On insiste aussi beaucoup sur sa contribution à l’émergence du « Québec Inc. » et à la réalisation du déficit zéro sous Lucien Bouchard, un titre de gloire pour les rétrolibéraux québécois. Bref, un citoyen exemplaire pour ne pas dire supérieur ; on le décore du qualificatif (très galvaudé) de patriote. Un honneur passe-partout, qui ne veut pas nécessairement dire grand chose.

Des bémols s’imposent donc vis-à-vis de ce discours élogieux, si convenu. Un coup d’oeil plus lucide et critique s’impose quant aux réalisations de ce politicien, par ailleurs incontestablement brillant. On doit resituer sa carrière dans son contexte social et politique global, caractérisé entre autres par l’émergence d’un courant de conservatisme économique et social nouveau genre (le rétrolibéralisme) auquel il a adhéré au moins autant qu’à l’idéal de l’indépendance. Il était membre d’une élite politique et sociale bien précise. Il importe de scruter le travail qu’il a accompli comme ministre et chef de parti.

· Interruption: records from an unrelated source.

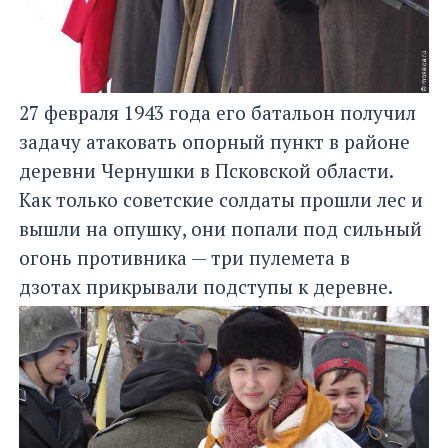
27 февраля 1943 года его батальон получил
задачу атаковать опорный пункт в районе
деревни Чернушки в Псковской области.
Как только советские солдаты прошли лес и
вышли на опушку, они попали под сильный
огонь противника — три пулемета в
дзотах прикрывали подступы к деревне.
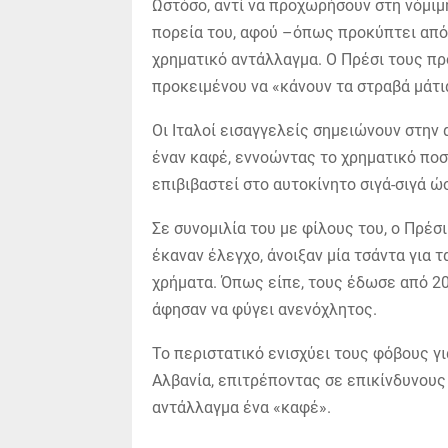
Ωστόσο, αντί να προχωρήσουν στη νόμιμη
πορεία του, αφού –όπως προκύπτει από
χρηματικό αντάλλαγμα. Ο Πρέσι τους πρ
προκειμένου να «κάνουν τα στραβά μάτι
Οι Ιταλοί εισαγγελείς σημειώνουν στην
έναν καφέ, εννοώντας το χρηματικό ποσό
επιβιβαστεί στο αυτοκίνητο σιγά-σιγά ώ
Σε συνομιλία του με φίλους του, ο Πρέ
έκαναν έλεγχο, άνοιξαν μία τσάντα για τ
χρήματα. Όπως είπε, τους έδωσε από 20
άφησαν να φύγει ανενόχλητος.
Το περιστατικό ενισχύει τους φόβους γι
Αλβανία, επιτρέποντας σε επικίνδυνου
αντάλλαγμα ένα «καφέ».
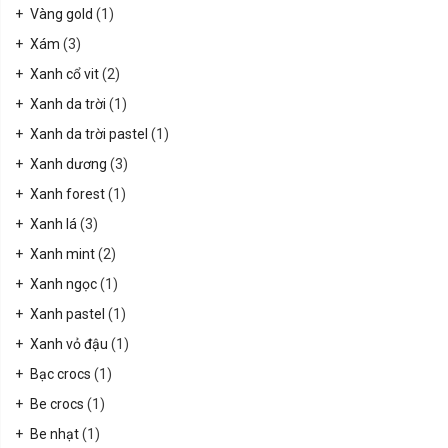
Vàng gold
(1)
Xám
(3)
Xanh cổ vit
(2)
Xanh da trời
(1)
Xanh da trời pastel
(1)
Xanh dương
(3)
Xanh forest
(1)
Xanh lá
(3)
Xanh mint
(2)
Xanh ngọc
(1)
Xanh pastel
(1)
Xanh vỏ đậu
(1)
Bạc crocs
(1)
Be crocs
(1)
Be nhạt
(1)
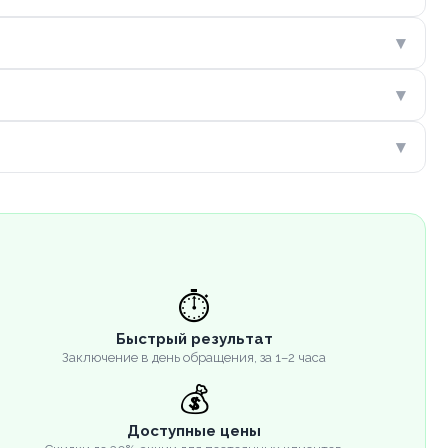
▾
▾
▾
⏱️
Быстрый результат
Заключение в день обращения, за 1–2 часа
💰
Доступные цены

De plus, bénéficiait-il de la popularité dont on le crédite ? Pas forcément. Après tout, il a été battu aux scrutins de 1970, de 1973 et de 1985. Sa carrière a donc connu des hauts et des bas.

De 1977 à 1985, il a oeuvré essentiellement dans le secteur économique comme ministre. Cela revient à dire qu’il a participé de près aux graves compressions budgétaires péquistes non annoncées durant la campagne électorale du printemps 1981, laquelle a vu le Parti québécois maintenu au pouvoir sur une plate-forme sociale-démocrate. Il a aussi contribué à gérer les effets de la grave récession qui a frappé le Québec de 1982 à 1984. Il a par conséquent participé à l’établissement du rétrolibéralisme chez nous. Il fut aussi vers la fin de la décennie 1980 et le début de la suivante un partisan notoire du libre-échange avec les États-Unis, y voyant une chance de consolider le courant souverainiste par une forme d’efficacité économique et de « respectabilité ». Bref, sur le plan socio-économique, il représentait les éléments conservateurs du parti.

Le même Bernard Landry a fait partie du cabinet péquiste de Lucien Bouchard comme vice-premier ministre, vice-président du Conseil exécutif et surtout ministre d’État à l’économie et aux finances. Il a collaboré de près avec son patron Bouchard pour imposer aux Québécois et Québécoises une cure d’austérité, le fameux déficit zéro, encore là au prix de douloureuses compressions budgétaires dans les services publics et parapublics. Il a en outre dépensé bien des efforts pour favoriser « nos entrepreneurs ». Ces mesures socialement conservatrices exposent bien l’axe idéologique central de sa carrière politique.

Il n’est pas inutile de répéter qu’il a débuté sa carrière ministérielle en 1977 alors que la social-démocratie alors neuve au Québec, commençait à chanceler et qu’il l’a terminée à une époque où le rétrolibéralisme était devenu l’idéologie dominante parmi l’ensemble de la classe politique québécoise. Il y a adhéré presque sans réserves et peut-être même sans trop s’en rendre compte tant elle paraissait aller de soi parmi ses collègues. Il a assumé de bonne grâce, si l’on peut dire, son appartenance de classe sociale et a appliqué sans trop d’états d’âme des politiques dures et arbitraires qui ont profité avant tout aux membres de certaines fractions des milieux financiers et entrepreneuriaux. Il n’a jamais présidé à un réinvestissement de l’État dans des mesures sociales, comme l’augmentation des prestations de la Sécurité du revenu. Il a endossé sans sourciller le processus de précarisation de l’emploi tout au long de ces années.

Il était attaché à une certaine conception très nationaliste du Québec, mais tout en soutenant aussi des groupes dominants francophones en qui il voyait des vecteurs privilégiés (c’est le cas de le dire) de l’affirmation économique des Québécois et Québécoises. Il donnait l’impression d’aimer peut-être plus le Québec que les Québécois.

Il existe bien des militants et militantes communautaires, syndicaux et syndicales, féministes, écologistes aussi qui accomplissent en toute discrétion un boulot admirable au service des déshérités et de l’environnement. Leur mort se produira dans la même discrétion que leur vie.

Ils n’auront pas droit, eux et elles à des funérailles publiques.